L’instrumentalisation politique et médiatique de la pauvreté favorise ainsi la catégorisation entre « bon » et « mauvais » pauvre. Le « bon » pauvre est celui qui fait rire ou qui s’en sort, il peut même être la « belle histoire » du JT. Le mauvais pauvre est celui qui cumule les « handicaps » sociaux et économiques, qui semble accepter son sort sans rien vouloir y changer. Les pauvres ne sont donc pas tant « les oubliés des médias » que les plus mal représentés.

Quel regard pose la macronie sur les pauvres aujourd’hui ? « Le discours est moins pauvrophobe mais plus subtil, qui consiste à dire : les gens doivent se bouger », résume Jean-Christophe Sarrot. « Le modèle de la start-up société, c’est démerdez-vous », renchérit Michel Pouzol. Illustration par la petite vidéo filmée par le service de presse de l’Élysée, où le chef de l’État lâche, au cours d’une réunion de travail : « On met un pognon de dingue dans les minima sociaux et les gens ne s’en sortent pas », avant de conclure : « Il faut responsabiliser les gens. »

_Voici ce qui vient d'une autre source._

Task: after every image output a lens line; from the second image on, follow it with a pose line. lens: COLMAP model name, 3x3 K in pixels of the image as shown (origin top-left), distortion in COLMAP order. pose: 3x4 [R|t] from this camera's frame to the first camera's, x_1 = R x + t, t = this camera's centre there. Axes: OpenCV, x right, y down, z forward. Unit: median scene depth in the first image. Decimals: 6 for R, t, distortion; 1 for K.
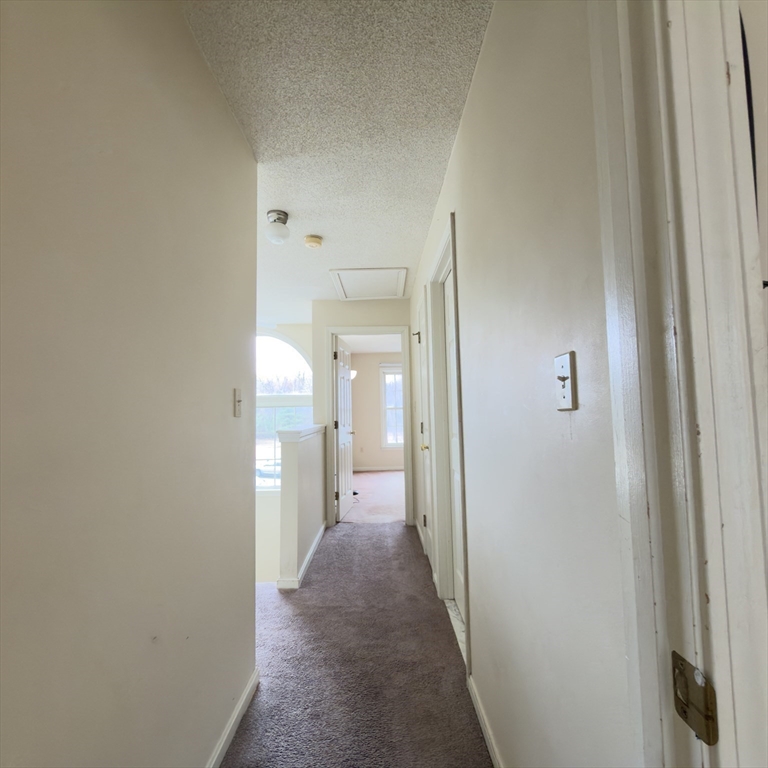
lens RADIAL K [[406.2, 0, 384.0], [0, 406.2, 384.0], [0, 0, 1]] dist [0.000660, -0.000649]
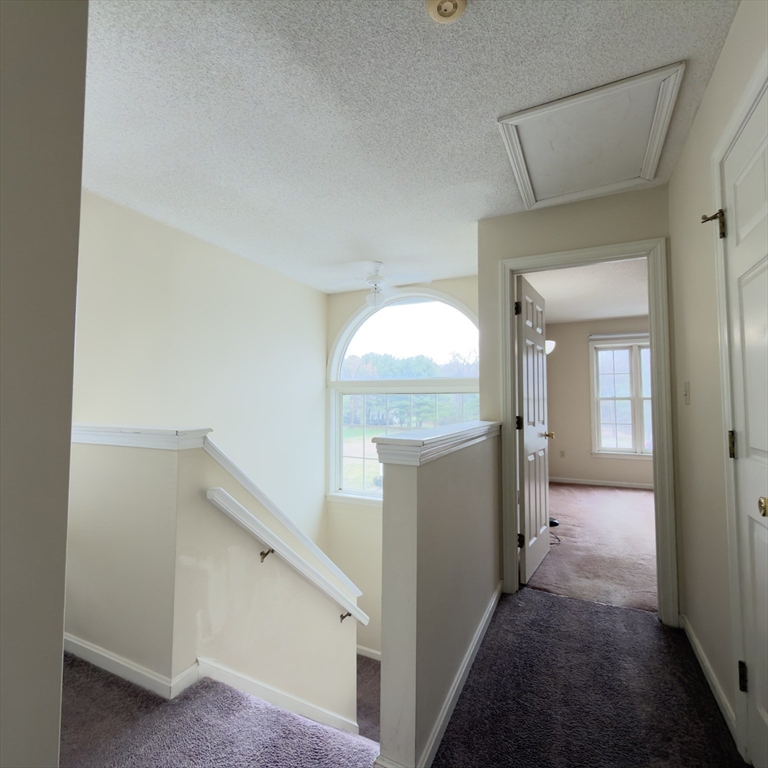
lens RADIAL K [[406.2, 0, 384.0], [0, 406.2, 384.0], [0, 0, 1]] dist [0.000660, -0.000649]
pose [[0.894935, -0.000508, -0.446197, -0.028713], [0.012415, 0.999641, 0.023763, 0.026816], [0.446024, -0.026806, 0.894619, 0.376978]]
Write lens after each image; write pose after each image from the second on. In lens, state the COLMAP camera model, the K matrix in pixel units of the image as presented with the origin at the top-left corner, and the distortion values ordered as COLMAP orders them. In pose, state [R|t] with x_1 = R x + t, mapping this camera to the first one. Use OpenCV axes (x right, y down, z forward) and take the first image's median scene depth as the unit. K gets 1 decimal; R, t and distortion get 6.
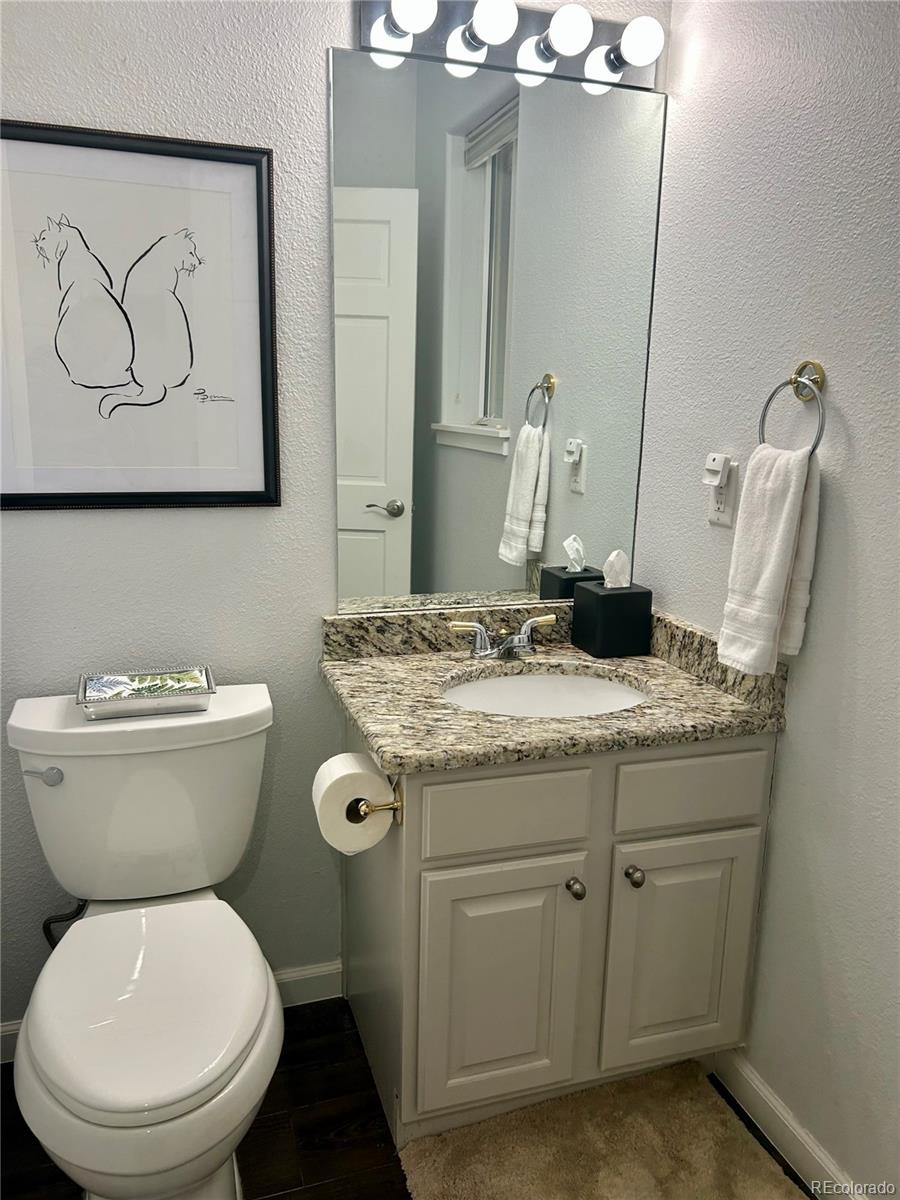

Dans son documentaire, l’ancien député résume : « Il est plus facile de faire la guerre aux pauvres qu’à la pauvreté. » Il redoute « une politique orientée vers la charité plutôt que vers la solidarité étatique ». Et défend l’idée que lutter contre la pauvrophobie serait un bon début pour lutter « plus efficacement » contre la pauvreté, par des mesures modestes, telle « la création d’un dossier administratif commun pour les demandes d’aides sociales, qui éviterait l’humiliation, une énième fois, de raconter au guichet son histoire ». Selon lui, « la pauvreté est réductible, on peut changer les choses, il faut juste y mettre les moyens et arrêter de stigmatiser les personnes ».

Ce message politique n’est pas neuf. Victor Hugo le portait déjà à l’Assemblée nationale en 1849 : « Remarquez-le bien, messieurs, je ne dis pas diminuer, amoindrir, limiter, circonscrire, je dis détruire. La misère est une maladie du corps social comme la lèpre était une maladie du corps humain ; la misère peut disparaître comme la lèpre a disparu. Détruire la misère ! Oui, cela est possible ! Les législateurs et les gouvernants doivent y songer sans cesse ; car, en pareille matière, tant que le possible n’est pas fait, le devoir n’est pas rempli. »

(1) Lire aussi sur Politis.fr « Droits sociaux : pourquoi l’État manque sa cible ».

(2) Documentaire coréalisé avec Sarah Carpentier, diffusé fin 2017 sur Canal Planète+.